### Given records
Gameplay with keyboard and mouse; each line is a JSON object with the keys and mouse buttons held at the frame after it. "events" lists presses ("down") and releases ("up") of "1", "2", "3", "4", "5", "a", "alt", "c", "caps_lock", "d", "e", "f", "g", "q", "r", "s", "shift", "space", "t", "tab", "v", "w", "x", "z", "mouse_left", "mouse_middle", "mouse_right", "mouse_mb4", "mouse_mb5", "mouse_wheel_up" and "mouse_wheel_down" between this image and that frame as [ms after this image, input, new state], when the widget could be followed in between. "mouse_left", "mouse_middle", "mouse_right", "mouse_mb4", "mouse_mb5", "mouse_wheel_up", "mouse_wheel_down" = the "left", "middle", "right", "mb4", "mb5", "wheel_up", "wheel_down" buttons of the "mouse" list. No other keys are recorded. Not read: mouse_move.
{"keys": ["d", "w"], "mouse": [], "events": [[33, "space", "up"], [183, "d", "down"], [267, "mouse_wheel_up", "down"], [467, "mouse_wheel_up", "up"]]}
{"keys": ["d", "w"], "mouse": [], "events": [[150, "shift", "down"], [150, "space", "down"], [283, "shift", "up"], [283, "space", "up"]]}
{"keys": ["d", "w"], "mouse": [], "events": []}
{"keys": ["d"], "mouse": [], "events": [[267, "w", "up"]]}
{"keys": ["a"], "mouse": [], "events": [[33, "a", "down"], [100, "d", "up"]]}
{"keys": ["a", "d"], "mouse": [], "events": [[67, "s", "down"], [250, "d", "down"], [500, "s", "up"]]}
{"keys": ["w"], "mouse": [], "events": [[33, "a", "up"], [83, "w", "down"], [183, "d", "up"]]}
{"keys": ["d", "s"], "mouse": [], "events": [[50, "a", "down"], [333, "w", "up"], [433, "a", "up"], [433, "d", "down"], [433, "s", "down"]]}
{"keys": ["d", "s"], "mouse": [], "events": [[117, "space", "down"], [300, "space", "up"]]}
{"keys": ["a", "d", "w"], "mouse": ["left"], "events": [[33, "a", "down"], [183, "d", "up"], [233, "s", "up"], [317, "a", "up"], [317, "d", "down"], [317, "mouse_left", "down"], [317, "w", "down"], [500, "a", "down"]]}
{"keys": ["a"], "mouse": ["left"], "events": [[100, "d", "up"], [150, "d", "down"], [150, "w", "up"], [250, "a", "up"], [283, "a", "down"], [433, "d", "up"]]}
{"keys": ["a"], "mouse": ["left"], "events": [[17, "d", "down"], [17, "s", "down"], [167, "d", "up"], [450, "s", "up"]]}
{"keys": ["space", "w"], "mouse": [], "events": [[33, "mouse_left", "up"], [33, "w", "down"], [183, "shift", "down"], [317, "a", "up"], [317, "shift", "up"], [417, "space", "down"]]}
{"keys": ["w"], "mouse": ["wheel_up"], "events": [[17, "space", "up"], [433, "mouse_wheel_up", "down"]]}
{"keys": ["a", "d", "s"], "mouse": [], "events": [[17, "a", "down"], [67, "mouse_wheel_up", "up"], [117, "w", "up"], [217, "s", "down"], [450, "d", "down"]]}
######
### Task requirements
All of the data above needs to be set down again exactly. Include every line.

### Response to the exercise
Gameplay with keyboard and mouse; each line is a JSON object with the keys and mouse buttons held at the frame after it. "events" lists presses ("down") and releases ("up") of "1", "2", "3", "4", "5", "a", "alt", "c", "caps_lock", "d", "e", "f", "g", "q", "r", "s", "shift", "space", "t", "tab", "v", "w", "x", "z", "mouse_left", "mouse_middle", "mouse_right", "mouse_mb4", "mouse_mb5", "mouse_wheel_up" and "mouse_wheel_down" between this image and that frame as [ms after this image, input, new state], when the widget could be followed in between. "mouse_left", "mouse_middle", "mouse_right", "mouse_mb4", "mouse_mb5", "mouse_wheel_up", "mouse_wheel_down" = the "left", "middle", "right", "mb4", "mb5", "wheel_up", "wheel_down" buttons of the "mouse" list. No other keys are recorded. Not read: mouse_move.
{"keys": ["d", "w"], "mouse": [], "events": [[33, "space", "up"], [183, "d", "down"], [267, "mouse_wheel_up", "down"], [467, "mouse_wheel_up", "up"]]}
{"keys": ["d", "w"], "mouse": [], "events": [[150, "shift", "down"], [150, "space", "down"], [283, "shift", "up"], [283, "space", "up"]]}
{"keys": ["d", "w"], "mouse": [], "events": []}
{"keys": ["d"], "mouse": [], "events": [[267, "w", "up"]]}
{"keys": ["a"], "mouse": [], "events": [[33, "a", "down"], [100, "d", "up"]]}
{"keys": ["a", "d"], "mouse": [], "events": [[67, "s", "down"], [250, "d", "down"], [500, "s", "up"]]}
{"keys": ["w"], "mouse": [], "events": [[33, "a", "up"], [83, "w", "down"], [183, "d", "up"]]}
{"keys": ["d", "s"], "mouse": [], "events": [[50, "a", "down"], [333, "w", "up"], [433, "a", "up"], [433, "d", "down"], [433, "s", "down"]]}
{"keys": ["d", "s"], "mouse": [], "events": [[117, "space", "down"], [300, "space", "up"]]}
{"keys": ["a", "d", "w"], "mouse": ["left"], "events": [[33, "a", "down"], [183, "d", "up"], [233, "s", "up"], [317, "a", "up"], [317, "d", "down"], [317, "mouse_left", "down"], [317, "w", "down"], [500, "a", "down"]]}
{"keys": ["a"], "mouse": ["left"], "events": [[100, "d", "up"], [150, "d", "down"], [150, "w", "up"], [250, "a", "up"], [283, "a", "down"], [433, "d", "up"]]}
{"keys": ["a"], "mouse": ["left"], "events": [[17, "d", "down"], [17, "s", "down"], [167, "d", "up"], [450, "s", "up"]]}
{"keys": ["space", "w"], "mouse": [], "events": [[33, "mouse_left", "up"], [33, "w", "down"], [183, "shift", "down"], [317, "a", "up"], [317, "shift", "up"], [417, "space", "down"]]}
{"keys": ["w"], "mouse": ["wheel_up"], "events": [[17, "space", "up"], [433, "mouse_wheel_up", "down"]]}
{"keys": ["a", "d", "s"], "mouse": [], "events": [[17, "a", "down"], [67, "mouse_wheel_up", "up"], [117, "w", "up"], [217, "s", "down"], [450, "d", "down"]]}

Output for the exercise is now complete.